Piłkarze Stali Stalowa Wola zremisowała w Poznaniu z Wartą 0:0. Ten punkt jest bardzo ważny dla Stalowców, gdyż ich sytuacja w tabeli jest bardzo trudna. Zielono-czarni zajmują ostatnie miejsce w ligowej tabeli z dorobkiem zaledwie 9 oczek. - Bardzo potrzebujemy punktów, które są nam potrzebne do utrzymania. Cieszymy się bardzo z tego wywalczonego oczka w Poznaniu. Do końca rundy zostały nam dwa mecze, które są przeniesione z rundy wiosennej. W tych dwóch pojedynkach będzie walczyć i musimy zdobyć w nich jeszcze jakieś punkty - powiedział w rozmowie z portalem SportoweFakty.pl pomocnik Stalówki Piotr Gilar.
W 31. minucie spotkania 18-latek ze Stalowej Woli miał wyśmienita okazję na zdobycie gola dla Stali. W ostatniej chwili został jednak powstrzymany przez graczy Warty, mimo że bramka była już pusta. - Paweł Wasilewski uderzał na bramkę. Ja zamykałem akcje i byłem pewien, że bramkarz Warty nie dotknie futbolówki, a ja tylko dostawie nogę i zdobędę bramkę. Za szybko jednak wbiegłem, a golkiperowi Zielonych piłka przeszła jednak po rękach. Przez to miałem ją za plecami i musiałem się odwrócić. Próbowałem jeszcze uderzyć, ale uprzedzili mnie obrońcy gospodarzy i nie udało nam się zdobyć gola - dodał Gilar.

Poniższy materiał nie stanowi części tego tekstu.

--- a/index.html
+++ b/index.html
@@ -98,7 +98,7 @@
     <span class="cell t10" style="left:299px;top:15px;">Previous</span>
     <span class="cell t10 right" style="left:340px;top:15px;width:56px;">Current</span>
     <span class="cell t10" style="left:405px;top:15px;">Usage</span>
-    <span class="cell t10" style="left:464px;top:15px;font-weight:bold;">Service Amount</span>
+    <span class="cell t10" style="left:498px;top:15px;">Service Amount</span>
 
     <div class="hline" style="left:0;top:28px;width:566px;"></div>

W zdobycie jednego oczka Stalowcom pomógł bramkarz, Tomasz Wietecha. Popularny Balon wybronił dwie 100 proc. sytuacje, a w kilku innych również zachowywał się w bramce bardzo dobrze. To głównie dzięki postawie golkipera zielono-czarni mogą cieszyć się z jednego punktu. - Tomek rozegrał bardzo dobre zawody. Wybronił nam dużo sytuacji, które miała Warta. Cieszymy się bardzo z tego, że nam bardzo pomógł - kontynuuje pomocnik Stali.
Przed ekipą z hutniczego miasta kolejne dwa wyjazdy. Już w najbliższą sobotę Stalowcy udadzą się do Ząbek na potyczkę z miejscowym Dolcanem, który w tym sezonie spisuje się rewelacyjnie. Dolcan jest trzeci ze stratą tylko jednego oczka do zajmującej drugie miejsce Pogoni. Kolejny rywal Stalówki, łódzki Widzew, jest liderem i ma 7 punktów przewagi nad Dolcanem. Zdobycie jakiś oczek w tych dwóch konfrontacjach wydaje się być bardzo trudne. Zielono-czarni wierzą jednak w końcowy sukces. - Przed nami potyczki z Dolcanem i Widzewem. Gramy na wyjazdach, ale będziemy się starali przywieźć z nich jakąś zdobycz punktową. Liczy się każde oczko, gdyż nasza sytuacja w tabeli nie jest ciekawa, a chcemy się utrzymać w pierwszej lidze - stwierdził 18-latek.
Stal jest w dramatycznej sytuacji. Jedyny przedstawiciel Podkarpacia na zapleczu ekstraklasy zamyka ligową tabelę, a starta do zajmującego ostatnie bezpieczne miejsce Górnika Łęczna wynosi 9 punktów. Piłkarze ze Stalowej Woli są jednak dobrej myśli. - Cały czas wierzymy w utrzymanie i walczymy z całych sił o punkty w każdym ze spotkań - zakończył Piotr Gilar.